[WHAT YOU ARE ASKED TO DO]:
Record by record, write out the listing word for word while omitting pictures.

____________________

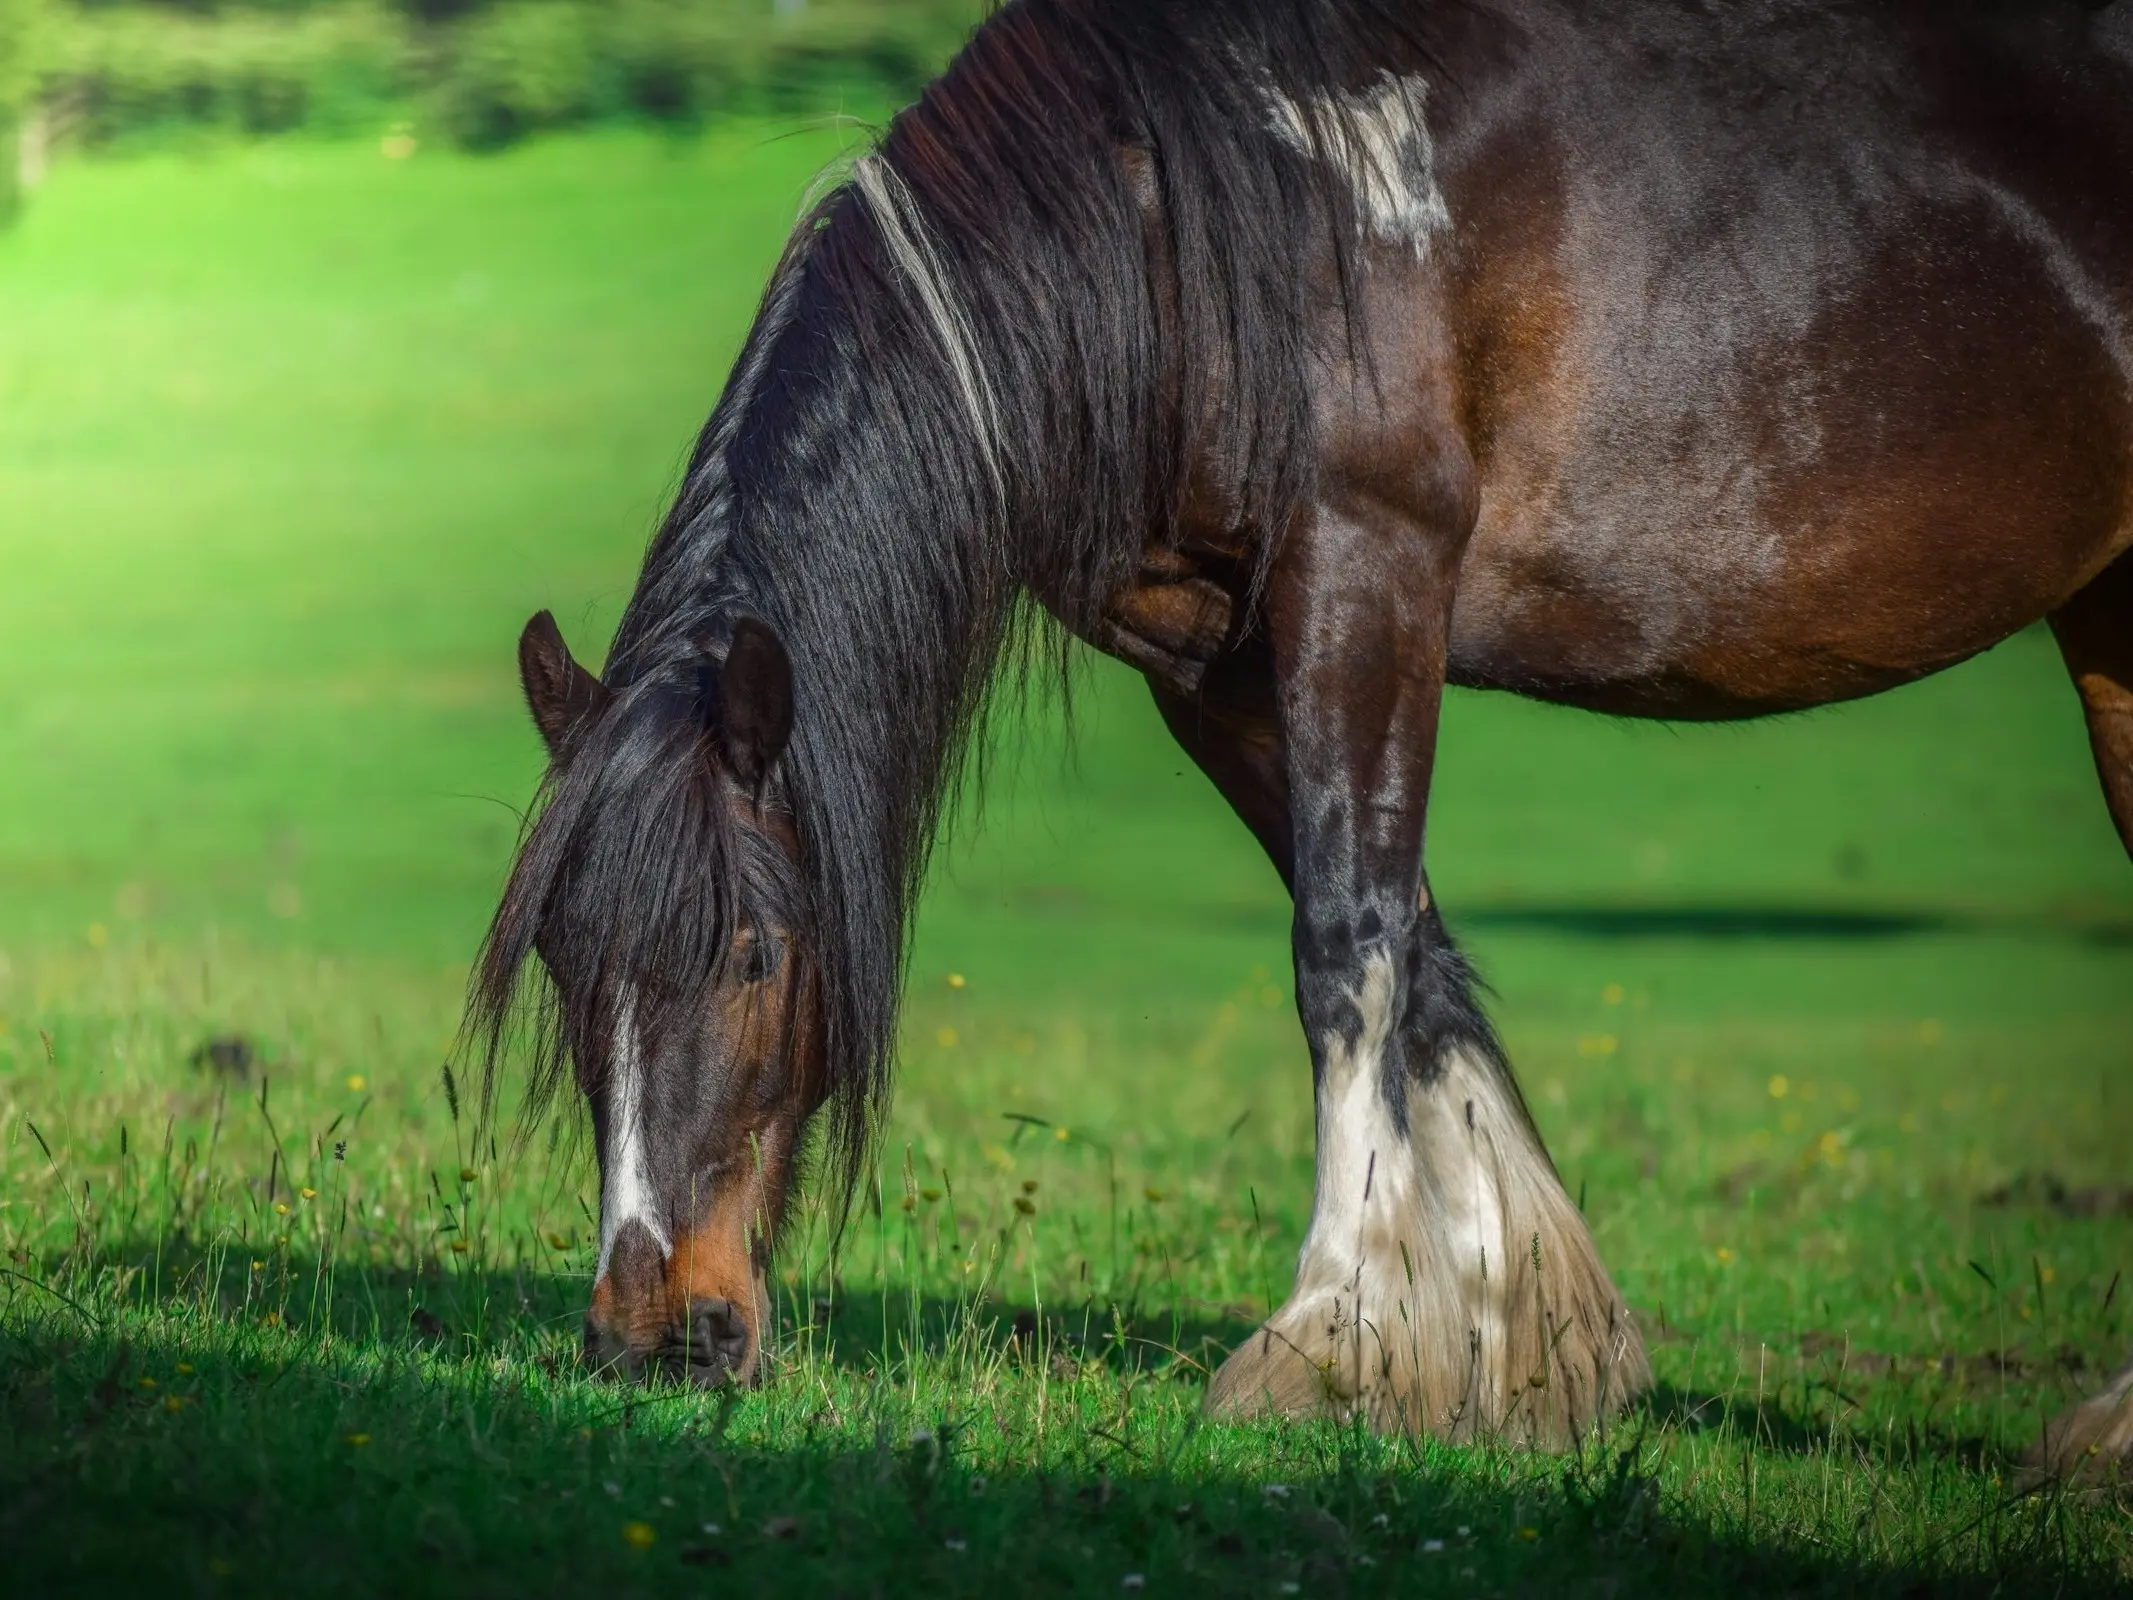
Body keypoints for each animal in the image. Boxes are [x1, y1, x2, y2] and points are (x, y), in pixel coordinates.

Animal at [467, 0, 2133, 1476]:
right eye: (561, 957)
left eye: (754, 954)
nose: (652, 1329)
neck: (1191, 212)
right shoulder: (1216, 667)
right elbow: (1413, 948)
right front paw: (1519, 1348)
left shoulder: (1366, 566)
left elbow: (1346, 949)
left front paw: (1328, 1338)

____________________

[ANSWER SPACE]:
Body keypoints for each animal in the image. Boxes are [x1, y1, x2, y2] and points are (x, y), in pixel coordinates.

Animal at [467, 0, 2133, 1476]:
right eye: (561, 957)
left eye: (754, 954)
nose: (652, 1329)
neck: (1191, 212)
right shoulder: (1216, 667)
right elbow: (1413, 948)
right front paw: (1519, 1348)
left shoulder: (1366, 566)
left elbow: (1346, 949)
left front paw: (1328, 1338)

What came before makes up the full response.